== Assignment ==
Go through the entries below and report how many lines contain the string "GetProperty". Nothing but the number is wanted.

== Data records ==
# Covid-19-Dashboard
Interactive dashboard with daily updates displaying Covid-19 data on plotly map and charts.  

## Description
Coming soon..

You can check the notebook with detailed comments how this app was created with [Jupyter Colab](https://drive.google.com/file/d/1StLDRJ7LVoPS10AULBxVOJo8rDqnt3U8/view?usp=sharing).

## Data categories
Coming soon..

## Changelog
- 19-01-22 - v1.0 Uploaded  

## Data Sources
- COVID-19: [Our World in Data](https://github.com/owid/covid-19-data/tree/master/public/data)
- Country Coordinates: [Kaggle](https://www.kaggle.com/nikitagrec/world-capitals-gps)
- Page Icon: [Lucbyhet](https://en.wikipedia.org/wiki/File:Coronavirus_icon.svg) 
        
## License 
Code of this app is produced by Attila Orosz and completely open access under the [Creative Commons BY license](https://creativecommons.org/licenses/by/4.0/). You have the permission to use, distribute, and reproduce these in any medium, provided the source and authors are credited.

---

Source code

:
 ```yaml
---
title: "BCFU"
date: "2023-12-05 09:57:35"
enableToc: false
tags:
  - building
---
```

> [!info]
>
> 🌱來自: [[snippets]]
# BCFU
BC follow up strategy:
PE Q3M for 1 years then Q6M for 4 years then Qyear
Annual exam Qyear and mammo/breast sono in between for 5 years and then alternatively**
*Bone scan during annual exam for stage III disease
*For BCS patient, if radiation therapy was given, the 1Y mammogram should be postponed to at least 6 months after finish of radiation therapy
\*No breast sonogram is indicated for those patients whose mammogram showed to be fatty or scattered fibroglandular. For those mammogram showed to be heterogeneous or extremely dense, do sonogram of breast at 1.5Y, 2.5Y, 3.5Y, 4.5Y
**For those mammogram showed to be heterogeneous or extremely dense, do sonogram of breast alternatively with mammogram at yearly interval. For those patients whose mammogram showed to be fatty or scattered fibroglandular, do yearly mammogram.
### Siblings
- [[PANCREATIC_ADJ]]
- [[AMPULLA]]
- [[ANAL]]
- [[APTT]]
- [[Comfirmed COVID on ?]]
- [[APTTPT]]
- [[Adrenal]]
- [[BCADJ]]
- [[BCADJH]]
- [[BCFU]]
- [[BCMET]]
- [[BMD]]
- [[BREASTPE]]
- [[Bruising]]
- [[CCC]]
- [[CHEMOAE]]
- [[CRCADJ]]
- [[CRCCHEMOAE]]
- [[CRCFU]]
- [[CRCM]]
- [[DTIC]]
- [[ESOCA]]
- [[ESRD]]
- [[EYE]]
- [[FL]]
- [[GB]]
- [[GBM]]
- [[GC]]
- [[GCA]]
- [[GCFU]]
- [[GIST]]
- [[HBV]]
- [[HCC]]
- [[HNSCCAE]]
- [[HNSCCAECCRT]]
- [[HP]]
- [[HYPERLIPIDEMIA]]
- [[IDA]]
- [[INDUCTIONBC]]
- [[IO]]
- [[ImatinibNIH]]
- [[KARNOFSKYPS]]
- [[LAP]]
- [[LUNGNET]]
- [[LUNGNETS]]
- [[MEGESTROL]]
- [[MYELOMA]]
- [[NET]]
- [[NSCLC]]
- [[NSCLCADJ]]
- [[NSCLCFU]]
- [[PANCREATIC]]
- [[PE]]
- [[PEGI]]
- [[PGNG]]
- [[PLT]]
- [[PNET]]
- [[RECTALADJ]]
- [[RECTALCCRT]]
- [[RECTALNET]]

---

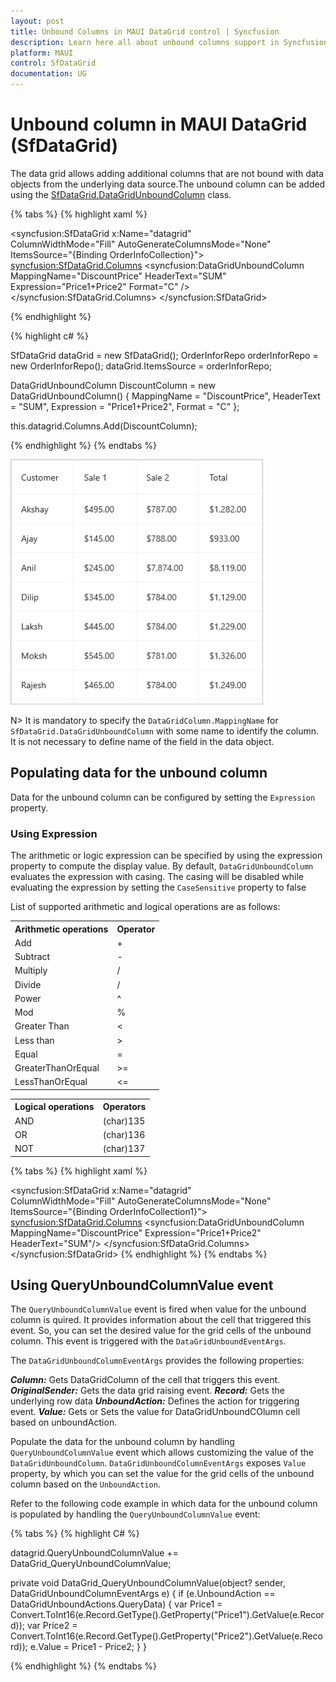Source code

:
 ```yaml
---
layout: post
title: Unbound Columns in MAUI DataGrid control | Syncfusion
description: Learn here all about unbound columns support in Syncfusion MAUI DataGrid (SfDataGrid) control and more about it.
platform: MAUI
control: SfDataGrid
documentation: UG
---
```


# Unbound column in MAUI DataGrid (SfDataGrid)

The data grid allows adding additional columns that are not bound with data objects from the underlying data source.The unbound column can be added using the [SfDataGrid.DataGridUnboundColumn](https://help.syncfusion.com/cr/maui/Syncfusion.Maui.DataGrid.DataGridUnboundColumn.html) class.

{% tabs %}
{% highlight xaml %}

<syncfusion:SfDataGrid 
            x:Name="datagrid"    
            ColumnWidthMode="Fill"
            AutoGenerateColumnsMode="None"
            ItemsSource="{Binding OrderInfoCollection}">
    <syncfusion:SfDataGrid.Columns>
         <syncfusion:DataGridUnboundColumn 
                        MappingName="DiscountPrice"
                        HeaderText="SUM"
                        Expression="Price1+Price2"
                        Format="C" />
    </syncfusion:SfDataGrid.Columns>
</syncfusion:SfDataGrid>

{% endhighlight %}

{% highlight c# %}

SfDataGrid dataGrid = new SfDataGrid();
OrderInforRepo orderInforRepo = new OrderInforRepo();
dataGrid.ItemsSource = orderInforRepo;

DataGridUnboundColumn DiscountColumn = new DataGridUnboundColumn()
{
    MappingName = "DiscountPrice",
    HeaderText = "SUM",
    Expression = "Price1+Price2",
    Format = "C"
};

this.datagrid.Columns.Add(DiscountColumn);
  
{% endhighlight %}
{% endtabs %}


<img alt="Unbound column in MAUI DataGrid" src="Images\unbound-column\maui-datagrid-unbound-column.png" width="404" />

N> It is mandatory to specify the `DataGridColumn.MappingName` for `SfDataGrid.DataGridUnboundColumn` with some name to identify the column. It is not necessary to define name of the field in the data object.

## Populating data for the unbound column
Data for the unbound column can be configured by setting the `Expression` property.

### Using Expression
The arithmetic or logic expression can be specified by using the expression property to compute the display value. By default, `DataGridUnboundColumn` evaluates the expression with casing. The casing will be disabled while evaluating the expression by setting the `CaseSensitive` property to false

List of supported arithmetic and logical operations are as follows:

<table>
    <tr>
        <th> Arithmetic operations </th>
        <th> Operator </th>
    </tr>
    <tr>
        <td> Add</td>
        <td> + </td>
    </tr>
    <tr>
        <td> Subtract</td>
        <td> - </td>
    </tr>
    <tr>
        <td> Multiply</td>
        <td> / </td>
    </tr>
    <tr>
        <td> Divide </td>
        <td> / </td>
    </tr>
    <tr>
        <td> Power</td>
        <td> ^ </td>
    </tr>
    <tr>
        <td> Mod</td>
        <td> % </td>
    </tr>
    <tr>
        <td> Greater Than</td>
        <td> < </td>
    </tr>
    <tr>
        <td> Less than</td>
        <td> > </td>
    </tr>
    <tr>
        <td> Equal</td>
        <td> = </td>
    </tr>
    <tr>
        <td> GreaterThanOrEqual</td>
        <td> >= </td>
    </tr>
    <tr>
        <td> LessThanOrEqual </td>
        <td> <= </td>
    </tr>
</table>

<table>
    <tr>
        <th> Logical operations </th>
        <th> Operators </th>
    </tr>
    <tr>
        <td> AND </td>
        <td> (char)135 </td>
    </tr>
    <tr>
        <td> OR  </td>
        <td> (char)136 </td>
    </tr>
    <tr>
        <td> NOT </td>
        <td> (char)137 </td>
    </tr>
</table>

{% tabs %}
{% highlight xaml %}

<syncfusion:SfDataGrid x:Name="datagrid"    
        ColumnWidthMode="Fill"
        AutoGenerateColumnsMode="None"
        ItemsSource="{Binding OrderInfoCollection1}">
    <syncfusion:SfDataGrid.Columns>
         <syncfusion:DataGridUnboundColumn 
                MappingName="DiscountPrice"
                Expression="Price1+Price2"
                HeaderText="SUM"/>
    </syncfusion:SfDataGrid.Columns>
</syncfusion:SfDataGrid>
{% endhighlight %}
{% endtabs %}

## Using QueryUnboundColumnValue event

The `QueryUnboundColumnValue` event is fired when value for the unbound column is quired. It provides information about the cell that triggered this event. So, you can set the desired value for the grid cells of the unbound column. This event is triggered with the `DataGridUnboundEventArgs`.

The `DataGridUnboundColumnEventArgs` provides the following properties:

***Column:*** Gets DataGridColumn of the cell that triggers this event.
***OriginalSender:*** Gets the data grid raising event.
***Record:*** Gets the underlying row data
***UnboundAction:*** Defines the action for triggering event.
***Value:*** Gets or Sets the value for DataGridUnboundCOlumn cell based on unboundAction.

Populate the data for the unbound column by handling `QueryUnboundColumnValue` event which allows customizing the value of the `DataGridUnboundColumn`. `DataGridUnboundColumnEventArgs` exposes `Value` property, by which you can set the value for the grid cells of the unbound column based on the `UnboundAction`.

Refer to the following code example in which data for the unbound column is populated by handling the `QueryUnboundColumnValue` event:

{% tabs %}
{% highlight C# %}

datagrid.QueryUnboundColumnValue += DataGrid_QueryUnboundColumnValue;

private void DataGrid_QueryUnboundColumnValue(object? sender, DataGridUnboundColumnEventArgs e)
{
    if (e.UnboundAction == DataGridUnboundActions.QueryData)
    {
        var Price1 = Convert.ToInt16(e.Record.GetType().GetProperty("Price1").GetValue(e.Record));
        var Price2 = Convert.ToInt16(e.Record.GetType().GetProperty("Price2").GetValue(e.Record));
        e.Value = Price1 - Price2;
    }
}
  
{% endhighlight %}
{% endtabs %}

== Expected output ==
2